On Thursday, the three companies plan to reveal support for Sitemaps .90, a protocol that lets Web publishers inform search engines about content on their sites.
"We just wanted to make it easy for site owners to have one file they could maintain on the site," says Vanessa Fox, product manager for Webmaster Central at Google.
"For a long time, most people in the search industry have thought it would be great to have a unified format to submit content to search engines," says Tim Mayer, senior director of global Web search at Yahoo. "There are a lot of sites that are difficult to crawl, like shopping sites or those with dynamic URLs. This enables a publisher to give us a feed of all the URLs for a specific site so we can access them."
A Sitemap is simply an XML file that describes a Web site's file and directory structure. Beyond identifying fresh content for search engines, Sitemaps help save bandwidth for publishers and search engines alike by avoiding unnecessary crawls to identify new or changed files.
"The quality of your index is predicated by the quality of your sources, and Windows Live Search is happy to be working with Google and Yahoo on Sitemaps to not only help Webmasters, but also help consumers by delivering more relevant search results so they can find what they're looking for faster," said Ken Moss, general manager of Windows Live Search at Microsoft, in a statement. "I am sure this will be the first of many industry initiatives you will see us working and collaborating on."

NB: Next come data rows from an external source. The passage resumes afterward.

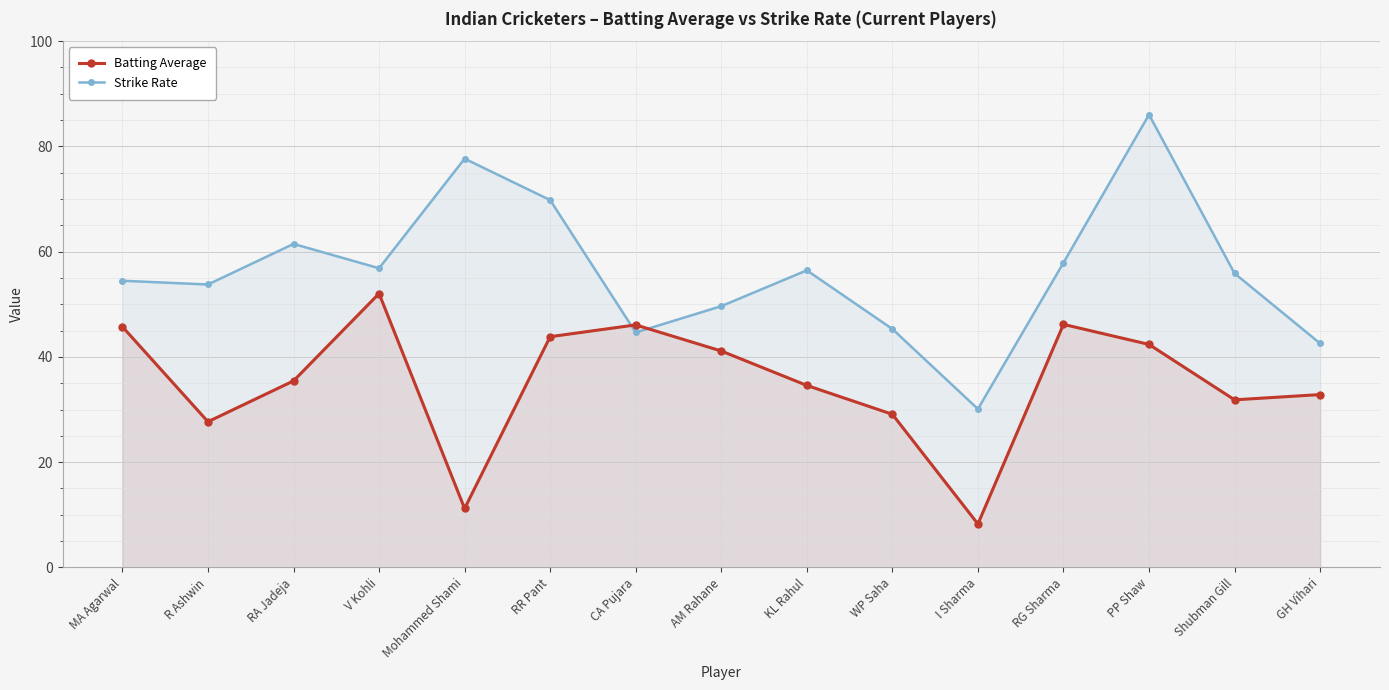

What is the difference between the maximum and minimum values in the Strike Rate series?

55.9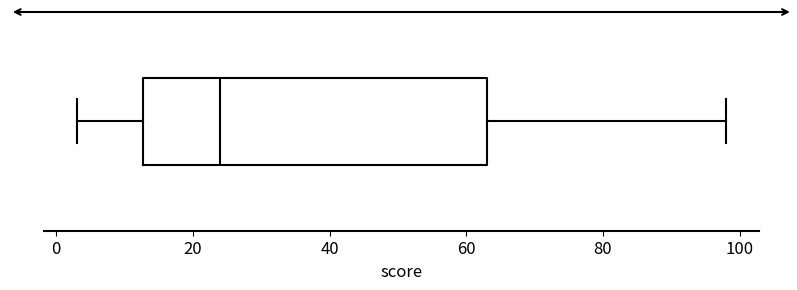

Where is the right edge of the box on the x-axis? The values are not printed on the chart, so give them approximately, as read against the axis.

64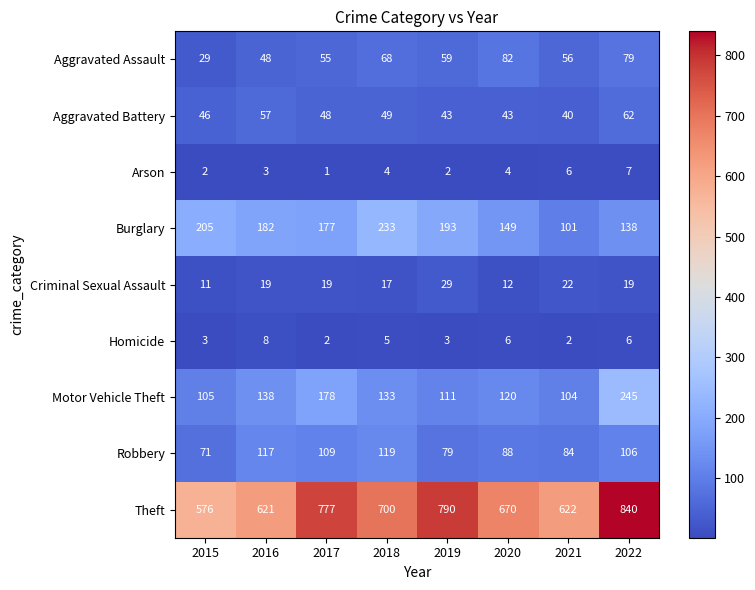

What is the total value across all series at 2019?

1309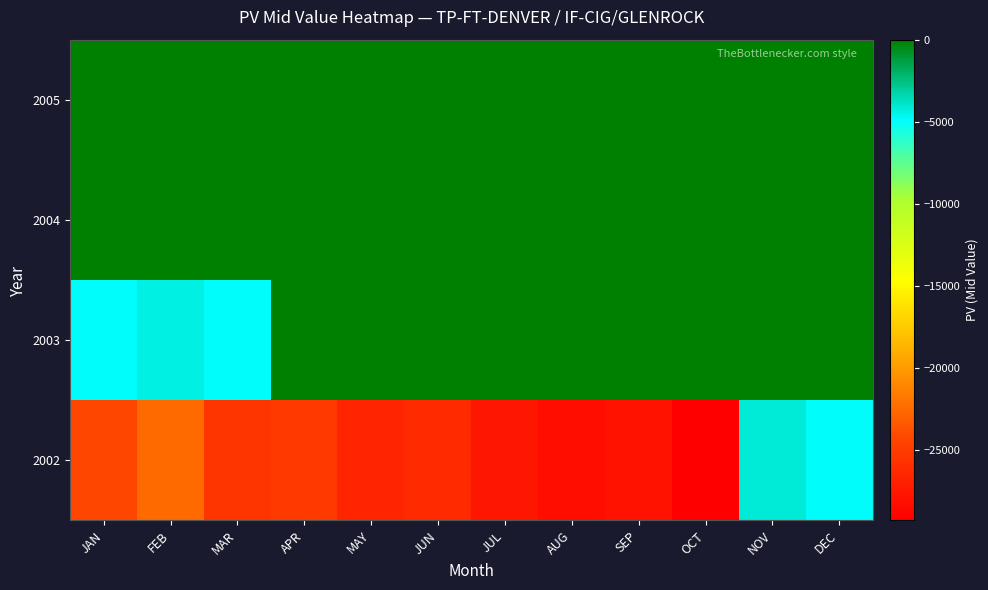

Rank the series by their maximum value, from highest to lowest.

2003, 2004, 2005, 2002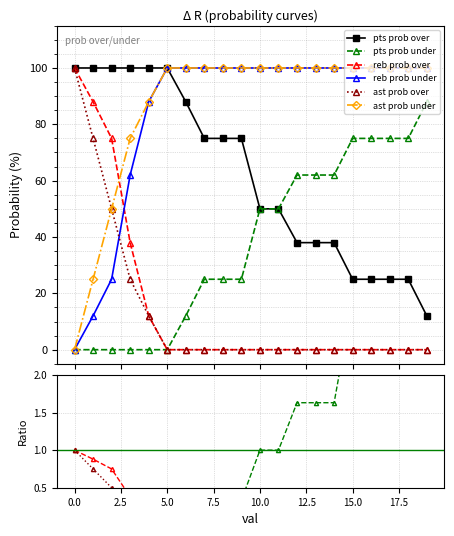

Which category has the lowest value in the reb prob over series?

5.0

Sitemaps augment rather than replace search engine crawls. And they do not limit the visibility of files to search engines. That's a function of the robots.txt file, which is used to prevent files from being indexed (though not all crawlers obey).
Publishers have been asking for standardization for how search crawlers and other bots deal with directives in a robots.txt file, says Mayer, who indicates the large search engines are open to input about this.
Further information can be found at Sitemaps.org.